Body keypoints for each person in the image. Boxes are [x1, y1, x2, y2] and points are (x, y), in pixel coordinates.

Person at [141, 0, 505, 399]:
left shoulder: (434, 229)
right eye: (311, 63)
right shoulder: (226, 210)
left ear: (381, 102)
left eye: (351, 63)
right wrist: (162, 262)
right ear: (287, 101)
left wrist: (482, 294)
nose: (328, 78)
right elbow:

═══

→ Your goal: Show all lines from the records above where the word "left" occurs.

→ Task answer:
left shoulder: (434, 229)
left ear: (381, 102)
left eye: (351, 63)
left wrist: (482, 294)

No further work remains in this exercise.